TEXT SHOWN.
******
Did these events influence or transform your thinking about military life?
I recall many instances during my active duty period that have shaped the way I feel conflicts should be managed in order to achieve sustainable peace. The outcome of the military operations in Odi in 1999 and Zaki Biam in 2001 — both of which resulted in the loss of many civilian lives — made me rethink the effectiveness of current methods and techniques employed during Internal Security operations. The fact that such practices bring at best only temporary ends to violence suggested to me that our approach was either inadequate or inappropriate or both. What we have always seen is that when the military deploys to a conflict area, the conflict calms down as if normalcy has been restored. When the military withdraws, the crisis erupts again — often with an intensity that far surpasses what had occurred previously.
******
EXERCISE DATA.
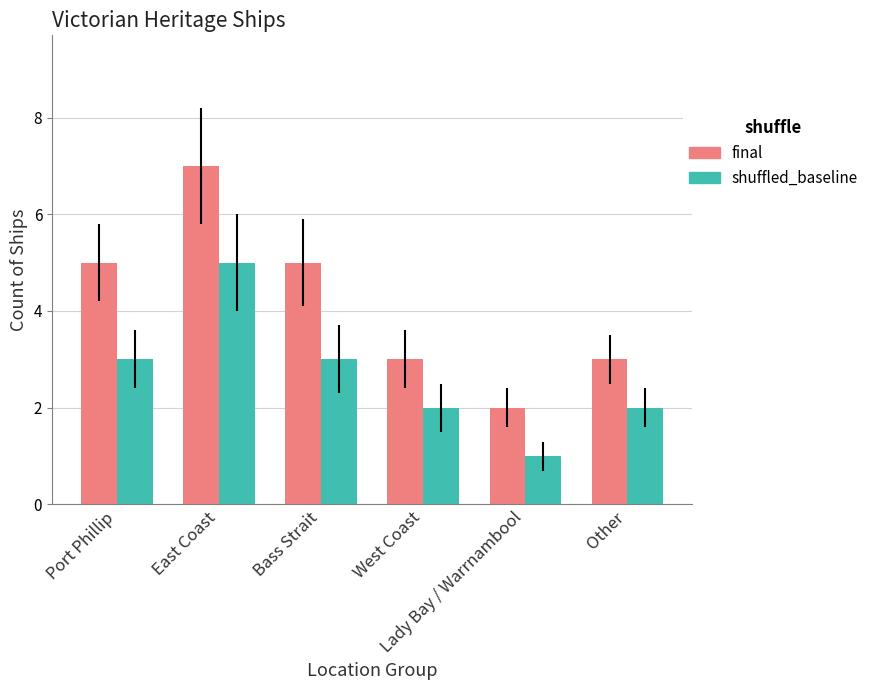

At West Coast, list the series in order from largest to smallest.

final, shuffled_baseline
******
EXERCISE BRIEF.
Case-insensitively, list each distinct word in the passage on military life and conflict that has more than two letters and begins with "in." The material before this point is unrelated to the passage on military life and conflict.

TASK RESULT.
influence, instances, Internal, inadequate, inappropriate, intensity